- Born: April 26, 1905 Rock Island, Illinois, US
- Died: September 7, 1986 (aged 81)
- Resting place: Saint Augustine, Florida, US
- Known for: Illustration
- Movement: Fashion Illustration

= Ruth Sigrid Grafstrom =

American illustrator (1905–1986)

Ruth Sigrid Grafstrom (1905–1986) was an American illustrator, producing significant work in fashion illustration during the 1930s and 1940s.

== Early life ==
Grafstrom was born on April 26, 1905, in Rock Island, Illinois. Her father, Olaf Grafstrom was a painter from Sweden who immigrated to Seattle. His work influenced Northwest realist painters and at one time he chaired the art department at Augustana College. Ruth's mother was also an artist, focusing on ceramics.

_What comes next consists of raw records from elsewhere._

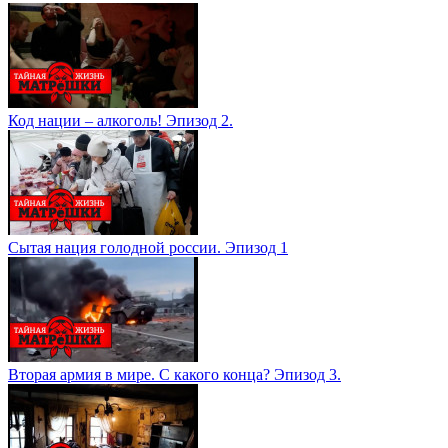
Код нации – алкоголь! Эпизод 2.
Сытая нация голодной россии. Эпизод 1
Вторая армия в мире. С какого конца? Эпизод 3.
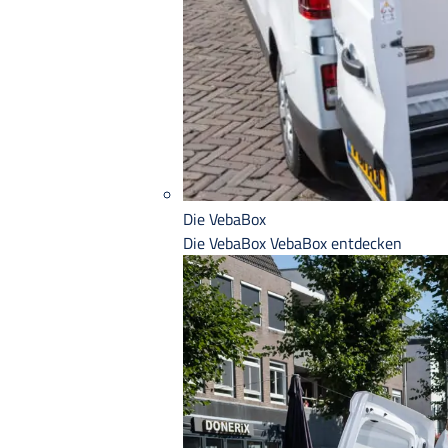
Die VebaBox
Die VebaBox
VebaBox entdecken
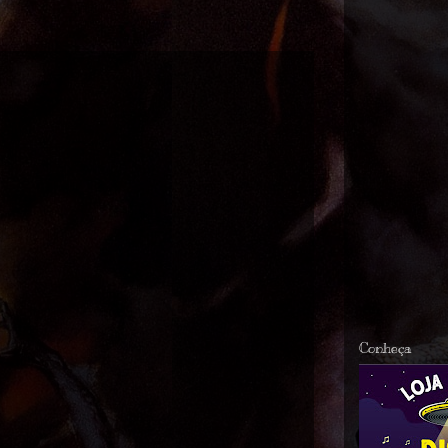
Conheça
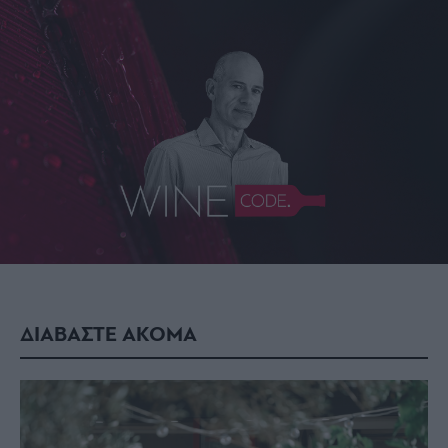
ΔΙΑΒΑΣΤΕ ΑΚΟΜΑ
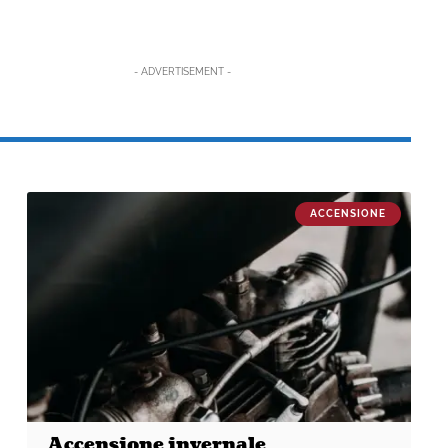
- ADVERTISEMENT -
ACCENSIONE
Accensione invernale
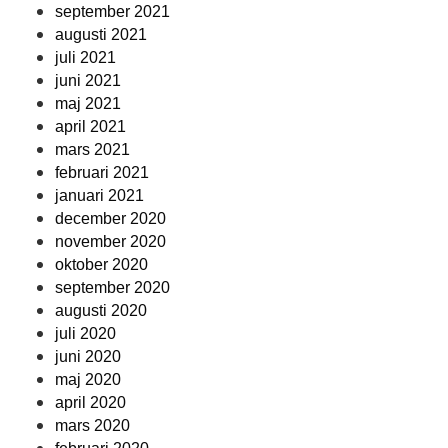
september 2021
augusti 2021
juli 2021
juni 2021
maj 2021
april 2021
mars 2021
februari 2021
januari 2021
december 2020
november 2020
oktober 2020
september 2020
augusti 2020
juli 2020
juni 2020
maj 2020
april 2020
mars 2020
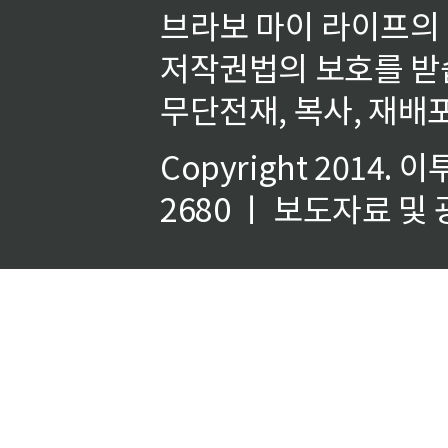
브라보 마이 라이프의
저작권법의 보호를 받
무단전재, 복사, 재배포
Copyright 2014.
이
2680 ㅣ 보도자료 및 광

Grafstrom attended school in Chicago and Paris and after graduating, worked in fashion illustration.

== Artistic career ==
She created illustrations for Vogue magazine, including some covers. Grafstrom also contributed illustrations to the Delineator, Cosmopolitan, and other women's magazines. Her illustrations featured real, approachable women. She drew "'real' women...[who] inhabit 'real' space." Her illustrations sometimes included fabric collage, to give the image texture.

== Later life and death ==
Grafstrom died on September 7, 1986, and is buried in Evergreen Cemetery in Saint Augustine, Florida.